◆ Aim of the task
Retype the full passage on card choices for the Oath deck word for word.

--- BEGIN Source extract ---

Second, Oath pushes the deck to more of a tempo-based strategy. To optimize your ability to find Oath in the relevant window of time and win, Ponder was just better than Thirst for Knowledge.

Third, Duress made more sense than Mana Drain. Duress was basically a Pact of Negation that cost one Black mana. It proactively countered a relevant spell at the cost of only one card. I would love to have run Thoughtseize, but the problem is that if you are at low life and Angel is not in play, you can’t actually cast Thoughtseize. Finally, is there actually a creature you need to make them discard? Almost never. You want your opponent to play creatures.

--- END Source extract ---
--- BEGIN Record excerpts ---

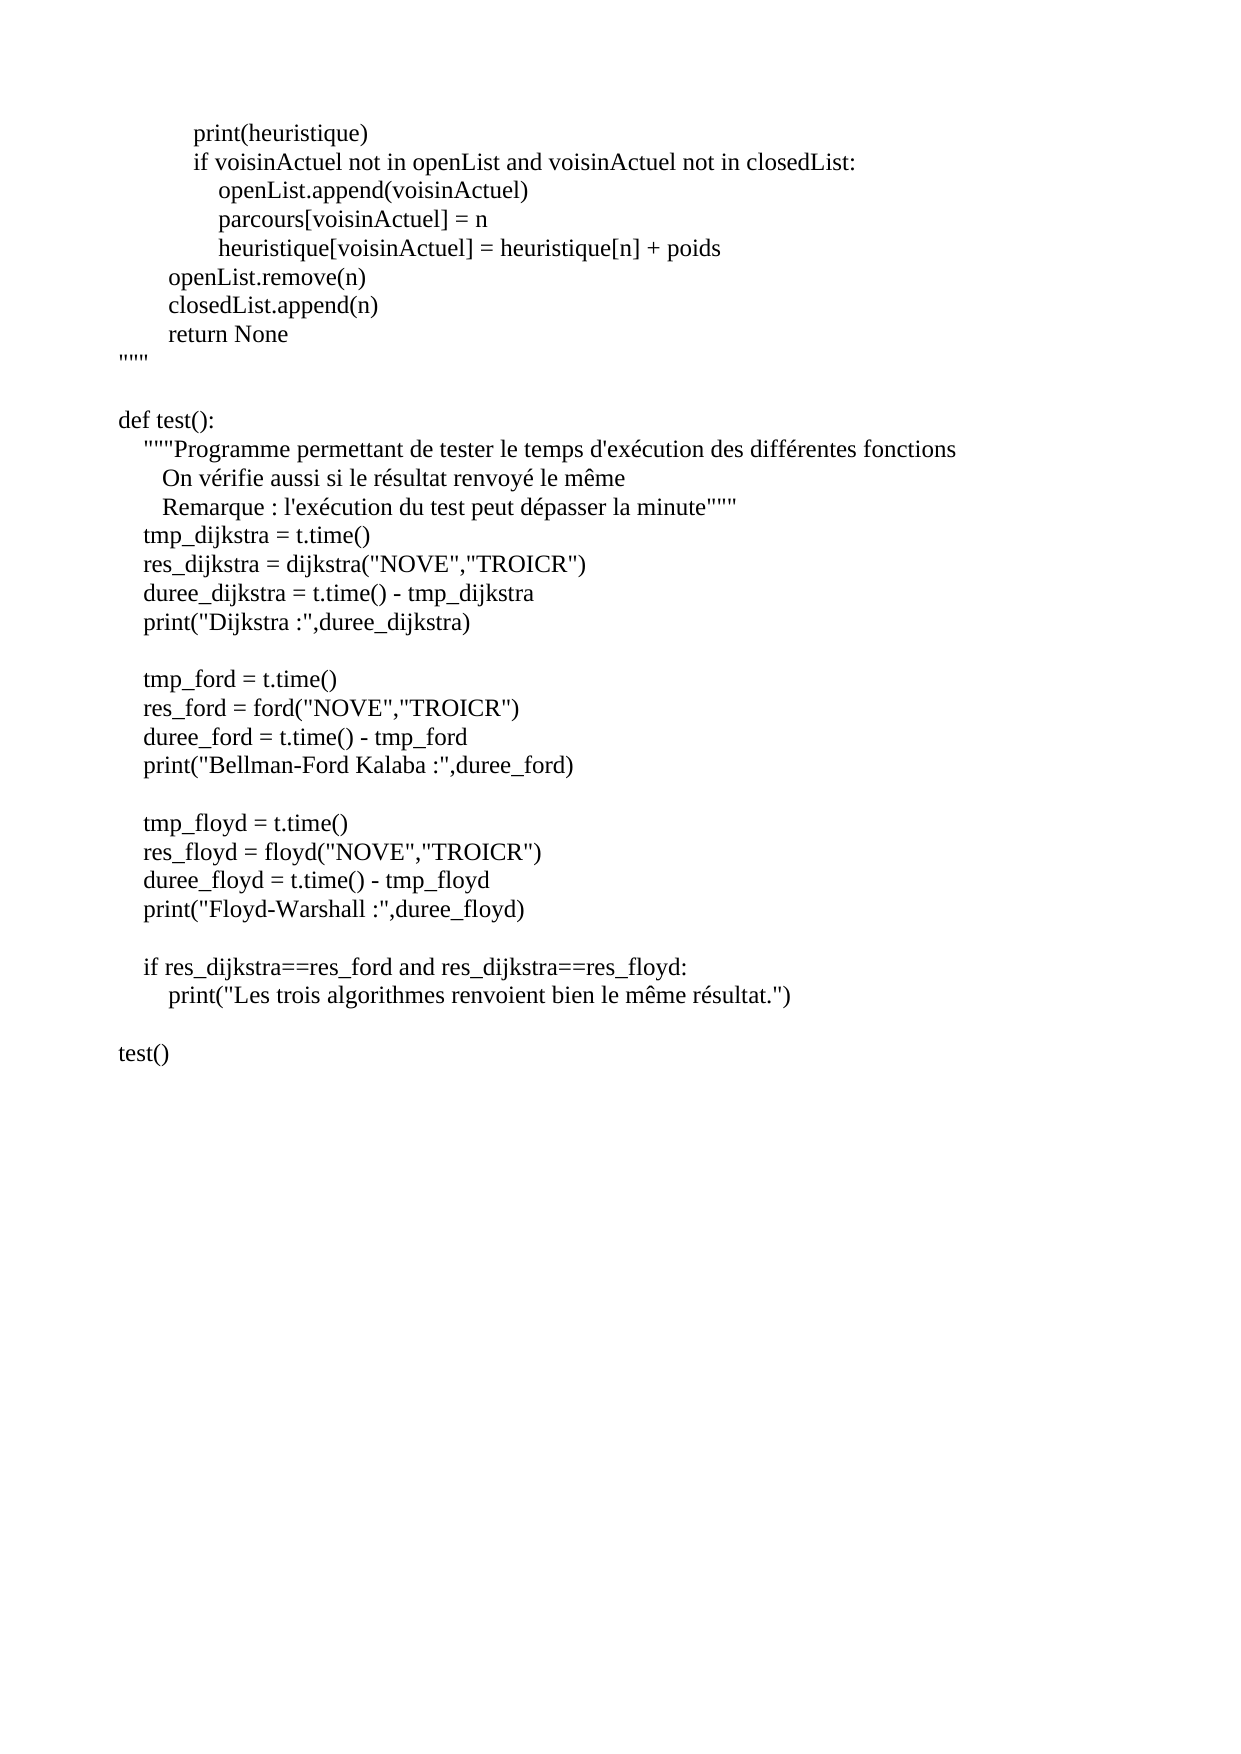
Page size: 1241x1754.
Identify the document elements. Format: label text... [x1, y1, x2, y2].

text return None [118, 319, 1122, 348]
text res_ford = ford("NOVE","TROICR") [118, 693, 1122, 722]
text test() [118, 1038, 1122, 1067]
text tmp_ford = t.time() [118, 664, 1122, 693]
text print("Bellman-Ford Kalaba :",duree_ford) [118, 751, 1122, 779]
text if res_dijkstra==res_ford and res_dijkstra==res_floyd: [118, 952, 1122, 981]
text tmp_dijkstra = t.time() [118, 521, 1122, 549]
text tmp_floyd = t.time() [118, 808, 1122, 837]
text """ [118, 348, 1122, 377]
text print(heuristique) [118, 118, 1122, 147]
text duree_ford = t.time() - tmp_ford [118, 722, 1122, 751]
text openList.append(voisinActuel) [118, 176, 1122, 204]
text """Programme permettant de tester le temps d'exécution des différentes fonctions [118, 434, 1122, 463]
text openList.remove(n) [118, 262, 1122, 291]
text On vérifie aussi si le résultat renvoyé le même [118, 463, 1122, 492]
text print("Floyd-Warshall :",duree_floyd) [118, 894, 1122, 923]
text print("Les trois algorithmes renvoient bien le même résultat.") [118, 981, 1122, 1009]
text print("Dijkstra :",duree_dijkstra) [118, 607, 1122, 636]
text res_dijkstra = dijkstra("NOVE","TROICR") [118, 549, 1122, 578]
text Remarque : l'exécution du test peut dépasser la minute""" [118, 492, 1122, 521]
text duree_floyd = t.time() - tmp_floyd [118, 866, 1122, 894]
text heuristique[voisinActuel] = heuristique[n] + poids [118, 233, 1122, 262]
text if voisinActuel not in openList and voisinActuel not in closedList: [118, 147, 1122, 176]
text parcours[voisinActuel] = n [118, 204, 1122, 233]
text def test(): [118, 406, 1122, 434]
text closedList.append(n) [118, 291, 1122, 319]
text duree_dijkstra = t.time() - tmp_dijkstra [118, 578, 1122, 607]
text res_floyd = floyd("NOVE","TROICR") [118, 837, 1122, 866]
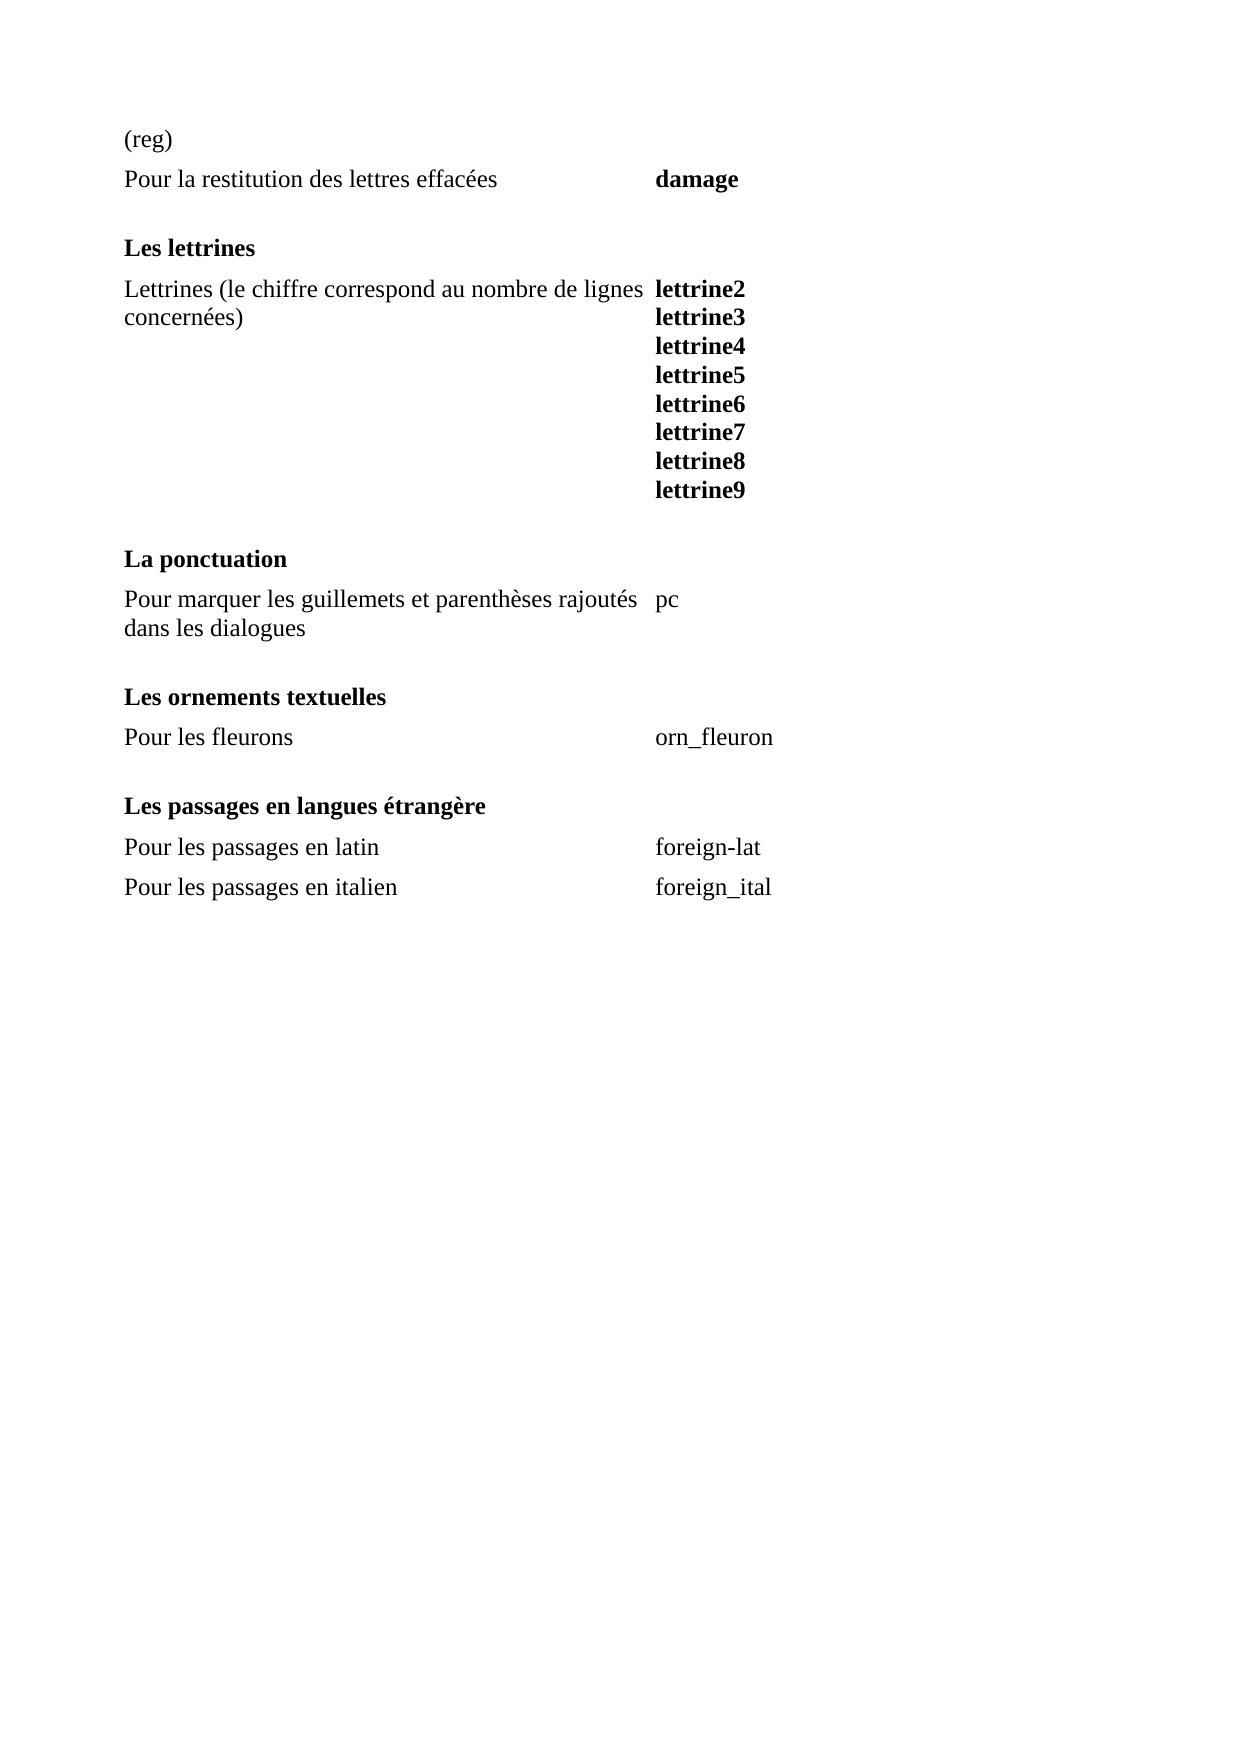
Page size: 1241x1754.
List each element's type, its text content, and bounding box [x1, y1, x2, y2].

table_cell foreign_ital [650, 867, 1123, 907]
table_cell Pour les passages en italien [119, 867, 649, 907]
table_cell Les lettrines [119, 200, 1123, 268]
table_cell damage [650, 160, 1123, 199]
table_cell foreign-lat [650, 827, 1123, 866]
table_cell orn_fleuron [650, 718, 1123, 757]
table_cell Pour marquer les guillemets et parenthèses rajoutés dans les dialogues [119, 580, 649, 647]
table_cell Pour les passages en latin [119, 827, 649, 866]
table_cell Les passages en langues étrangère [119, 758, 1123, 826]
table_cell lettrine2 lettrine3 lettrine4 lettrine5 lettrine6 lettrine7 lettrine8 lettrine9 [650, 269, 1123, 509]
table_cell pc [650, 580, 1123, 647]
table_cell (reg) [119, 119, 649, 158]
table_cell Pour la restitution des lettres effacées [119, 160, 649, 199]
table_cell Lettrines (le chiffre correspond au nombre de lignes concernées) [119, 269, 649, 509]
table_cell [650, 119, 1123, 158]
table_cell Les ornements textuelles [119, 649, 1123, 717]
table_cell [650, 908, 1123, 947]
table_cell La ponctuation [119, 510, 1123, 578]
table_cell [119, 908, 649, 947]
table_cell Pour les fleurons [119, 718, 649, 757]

--- END Record excerpts ---

◆ Written answer
Second, Oath pushes the deck to more of a tempo-based strategy. To optimize your ability to find Oath in the relevant window of time and win, Ponder was just better than Thirst for Knowledge.

Third, Duress made more sense than Mana Drain. Duress was basically a Pact of Negation that cost one Black mana. It proactively countered a relevant spell at the cost of only one card. I would love to have run Thoughtseize, but the problem is that if you are at low life and Angel is not in play, you can’t actually cast Thoughtseize. Finally, is there actually a creature you need to make them discard? Almost never. You want your opponent to play creatures.